* _Required work_: Needed from the entries below: every line that holds the word "format".

Electronic design automation data
== == ==

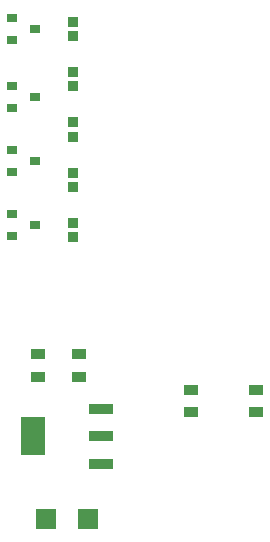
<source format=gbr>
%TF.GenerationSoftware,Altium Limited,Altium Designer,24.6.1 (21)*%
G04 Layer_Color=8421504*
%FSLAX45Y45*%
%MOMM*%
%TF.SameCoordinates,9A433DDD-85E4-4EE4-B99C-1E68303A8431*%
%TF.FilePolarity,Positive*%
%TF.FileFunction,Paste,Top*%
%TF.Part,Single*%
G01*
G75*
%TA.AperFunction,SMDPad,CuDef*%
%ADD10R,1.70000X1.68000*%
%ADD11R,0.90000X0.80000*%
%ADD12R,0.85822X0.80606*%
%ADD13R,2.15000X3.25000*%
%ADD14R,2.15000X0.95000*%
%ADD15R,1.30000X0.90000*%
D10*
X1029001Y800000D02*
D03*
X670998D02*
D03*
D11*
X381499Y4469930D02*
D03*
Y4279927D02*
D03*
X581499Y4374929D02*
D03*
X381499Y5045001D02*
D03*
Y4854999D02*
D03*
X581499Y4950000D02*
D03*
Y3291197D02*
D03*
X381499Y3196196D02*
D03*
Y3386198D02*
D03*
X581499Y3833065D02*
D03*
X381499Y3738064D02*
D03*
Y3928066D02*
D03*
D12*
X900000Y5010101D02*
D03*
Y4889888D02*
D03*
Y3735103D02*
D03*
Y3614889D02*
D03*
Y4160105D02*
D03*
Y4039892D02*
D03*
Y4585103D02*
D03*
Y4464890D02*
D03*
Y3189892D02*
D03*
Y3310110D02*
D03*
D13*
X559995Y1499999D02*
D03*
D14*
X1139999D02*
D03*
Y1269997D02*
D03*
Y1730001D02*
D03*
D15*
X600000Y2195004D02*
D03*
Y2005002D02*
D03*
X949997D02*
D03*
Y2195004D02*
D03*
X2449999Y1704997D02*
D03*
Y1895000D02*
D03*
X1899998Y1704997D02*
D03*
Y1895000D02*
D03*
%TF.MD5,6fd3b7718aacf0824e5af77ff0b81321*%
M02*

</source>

== == ==

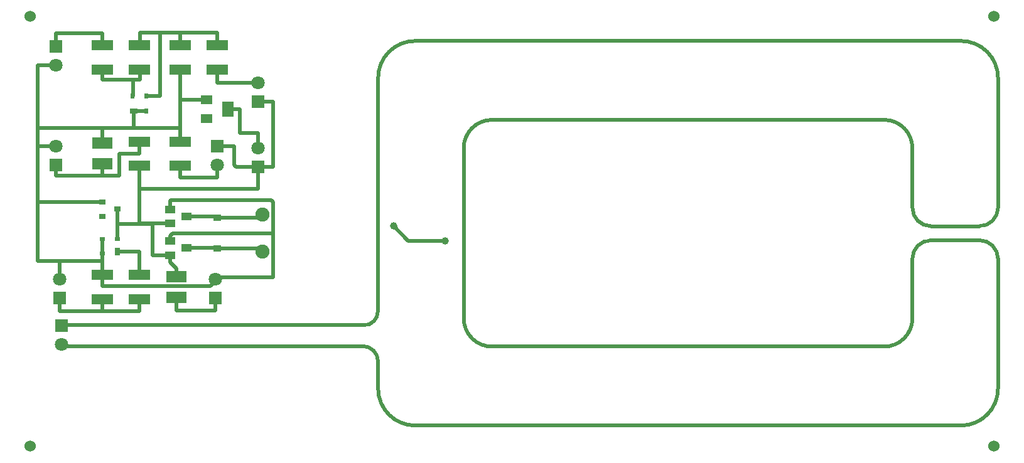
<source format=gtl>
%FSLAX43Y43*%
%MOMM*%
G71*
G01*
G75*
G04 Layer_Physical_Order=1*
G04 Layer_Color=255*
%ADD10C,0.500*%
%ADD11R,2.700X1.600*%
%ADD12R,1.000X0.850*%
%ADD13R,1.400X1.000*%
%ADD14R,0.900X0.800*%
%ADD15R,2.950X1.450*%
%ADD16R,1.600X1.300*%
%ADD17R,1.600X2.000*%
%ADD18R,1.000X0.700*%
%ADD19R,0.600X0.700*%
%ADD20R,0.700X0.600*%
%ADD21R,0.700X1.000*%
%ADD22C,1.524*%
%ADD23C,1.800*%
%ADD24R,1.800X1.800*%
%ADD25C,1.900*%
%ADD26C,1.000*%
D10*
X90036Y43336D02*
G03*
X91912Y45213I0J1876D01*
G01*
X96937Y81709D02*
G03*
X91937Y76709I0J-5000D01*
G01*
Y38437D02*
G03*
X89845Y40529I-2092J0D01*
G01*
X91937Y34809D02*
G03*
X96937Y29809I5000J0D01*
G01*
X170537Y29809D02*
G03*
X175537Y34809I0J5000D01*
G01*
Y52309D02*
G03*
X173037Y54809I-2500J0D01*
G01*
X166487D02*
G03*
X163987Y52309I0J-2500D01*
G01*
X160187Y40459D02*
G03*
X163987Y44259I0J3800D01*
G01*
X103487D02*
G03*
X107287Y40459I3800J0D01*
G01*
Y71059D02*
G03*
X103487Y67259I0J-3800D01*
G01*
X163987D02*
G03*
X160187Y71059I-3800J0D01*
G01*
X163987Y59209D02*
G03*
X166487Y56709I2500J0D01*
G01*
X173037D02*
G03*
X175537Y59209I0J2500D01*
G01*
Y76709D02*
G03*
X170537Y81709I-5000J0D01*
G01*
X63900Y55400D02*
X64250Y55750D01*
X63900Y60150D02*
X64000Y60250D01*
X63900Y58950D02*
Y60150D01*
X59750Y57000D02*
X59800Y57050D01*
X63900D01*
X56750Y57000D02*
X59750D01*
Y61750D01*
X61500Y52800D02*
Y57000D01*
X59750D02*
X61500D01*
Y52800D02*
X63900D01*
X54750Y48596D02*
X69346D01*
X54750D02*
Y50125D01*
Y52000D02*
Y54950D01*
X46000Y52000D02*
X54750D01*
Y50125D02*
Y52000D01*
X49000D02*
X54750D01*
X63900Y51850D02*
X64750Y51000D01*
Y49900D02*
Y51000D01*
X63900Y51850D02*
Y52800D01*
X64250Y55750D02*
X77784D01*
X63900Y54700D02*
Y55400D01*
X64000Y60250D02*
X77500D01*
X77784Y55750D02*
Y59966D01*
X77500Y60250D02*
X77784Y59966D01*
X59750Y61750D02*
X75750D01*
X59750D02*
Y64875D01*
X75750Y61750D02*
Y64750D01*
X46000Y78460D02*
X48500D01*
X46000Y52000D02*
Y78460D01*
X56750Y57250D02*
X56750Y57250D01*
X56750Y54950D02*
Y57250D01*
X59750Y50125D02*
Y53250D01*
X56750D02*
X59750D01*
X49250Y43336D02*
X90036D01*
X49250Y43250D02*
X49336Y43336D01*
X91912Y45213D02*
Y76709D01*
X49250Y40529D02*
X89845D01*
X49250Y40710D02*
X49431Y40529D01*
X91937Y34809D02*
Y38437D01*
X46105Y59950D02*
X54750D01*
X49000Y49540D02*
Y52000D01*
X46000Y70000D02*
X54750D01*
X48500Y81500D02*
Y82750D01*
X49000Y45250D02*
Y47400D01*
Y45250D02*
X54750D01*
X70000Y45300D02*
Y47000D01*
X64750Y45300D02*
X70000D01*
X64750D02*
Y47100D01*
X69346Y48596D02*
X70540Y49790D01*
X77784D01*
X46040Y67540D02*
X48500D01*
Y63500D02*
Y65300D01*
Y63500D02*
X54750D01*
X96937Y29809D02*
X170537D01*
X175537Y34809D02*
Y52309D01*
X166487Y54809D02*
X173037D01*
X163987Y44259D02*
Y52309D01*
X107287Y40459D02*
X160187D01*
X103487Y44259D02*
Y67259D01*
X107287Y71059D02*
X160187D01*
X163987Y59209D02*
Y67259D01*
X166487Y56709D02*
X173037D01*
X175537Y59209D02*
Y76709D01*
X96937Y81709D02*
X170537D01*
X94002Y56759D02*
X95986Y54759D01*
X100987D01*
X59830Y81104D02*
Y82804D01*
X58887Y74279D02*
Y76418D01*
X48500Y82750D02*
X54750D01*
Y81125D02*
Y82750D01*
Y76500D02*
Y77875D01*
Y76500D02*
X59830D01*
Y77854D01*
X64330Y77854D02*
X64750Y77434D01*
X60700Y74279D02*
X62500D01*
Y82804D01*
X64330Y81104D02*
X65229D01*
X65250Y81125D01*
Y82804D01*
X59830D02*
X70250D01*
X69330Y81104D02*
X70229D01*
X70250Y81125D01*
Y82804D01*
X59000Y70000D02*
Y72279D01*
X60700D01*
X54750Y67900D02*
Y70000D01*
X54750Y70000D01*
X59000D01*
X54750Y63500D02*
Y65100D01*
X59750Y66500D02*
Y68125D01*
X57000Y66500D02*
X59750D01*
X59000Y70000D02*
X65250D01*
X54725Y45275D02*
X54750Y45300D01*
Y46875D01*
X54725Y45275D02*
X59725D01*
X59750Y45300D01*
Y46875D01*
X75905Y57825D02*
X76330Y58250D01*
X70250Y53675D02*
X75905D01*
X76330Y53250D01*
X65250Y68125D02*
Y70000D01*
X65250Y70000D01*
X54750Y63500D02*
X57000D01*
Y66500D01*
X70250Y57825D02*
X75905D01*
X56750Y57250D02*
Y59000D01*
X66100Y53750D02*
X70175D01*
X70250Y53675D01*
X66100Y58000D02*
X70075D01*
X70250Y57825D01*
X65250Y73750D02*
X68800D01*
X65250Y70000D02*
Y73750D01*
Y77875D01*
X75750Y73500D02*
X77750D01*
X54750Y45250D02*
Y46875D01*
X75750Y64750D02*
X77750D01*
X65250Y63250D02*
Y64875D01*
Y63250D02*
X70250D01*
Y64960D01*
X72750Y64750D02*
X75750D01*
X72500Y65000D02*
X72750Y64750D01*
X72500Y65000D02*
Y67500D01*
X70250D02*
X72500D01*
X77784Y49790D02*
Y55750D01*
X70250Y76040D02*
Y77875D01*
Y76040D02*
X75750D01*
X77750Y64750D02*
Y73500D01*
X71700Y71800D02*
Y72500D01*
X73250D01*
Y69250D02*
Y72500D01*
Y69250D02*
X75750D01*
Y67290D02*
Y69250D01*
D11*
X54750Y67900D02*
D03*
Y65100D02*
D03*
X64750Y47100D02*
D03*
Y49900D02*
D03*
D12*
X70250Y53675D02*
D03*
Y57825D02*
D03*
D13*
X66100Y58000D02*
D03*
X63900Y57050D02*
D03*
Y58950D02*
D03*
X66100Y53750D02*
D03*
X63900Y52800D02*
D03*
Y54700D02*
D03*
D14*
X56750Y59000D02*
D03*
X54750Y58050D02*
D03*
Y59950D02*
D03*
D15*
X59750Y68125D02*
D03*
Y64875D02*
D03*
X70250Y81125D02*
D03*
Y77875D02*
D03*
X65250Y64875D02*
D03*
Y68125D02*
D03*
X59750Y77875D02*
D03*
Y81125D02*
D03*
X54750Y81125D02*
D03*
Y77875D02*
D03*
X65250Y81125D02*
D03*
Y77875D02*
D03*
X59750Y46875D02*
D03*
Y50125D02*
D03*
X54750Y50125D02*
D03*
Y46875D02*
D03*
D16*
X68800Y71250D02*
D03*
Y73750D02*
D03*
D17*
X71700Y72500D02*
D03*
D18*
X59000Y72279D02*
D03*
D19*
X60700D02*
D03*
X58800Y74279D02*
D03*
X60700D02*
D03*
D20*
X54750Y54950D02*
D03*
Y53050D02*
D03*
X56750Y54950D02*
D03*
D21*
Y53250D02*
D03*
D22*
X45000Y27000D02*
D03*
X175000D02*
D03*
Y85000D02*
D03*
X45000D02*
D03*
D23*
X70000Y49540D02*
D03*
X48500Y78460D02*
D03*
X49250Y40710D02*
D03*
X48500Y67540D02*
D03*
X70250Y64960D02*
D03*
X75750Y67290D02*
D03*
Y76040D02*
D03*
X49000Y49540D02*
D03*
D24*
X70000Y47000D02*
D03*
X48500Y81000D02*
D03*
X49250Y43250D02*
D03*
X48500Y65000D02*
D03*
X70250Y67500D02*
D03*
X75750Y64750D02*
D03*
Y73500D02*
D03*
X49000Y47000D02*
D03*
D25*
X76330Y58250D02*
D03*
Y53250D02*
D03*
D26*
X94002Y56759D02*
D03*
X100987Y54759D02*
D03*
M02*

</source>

== == ==

* _Task result_:
<source format=gbr>
<source format=gtl>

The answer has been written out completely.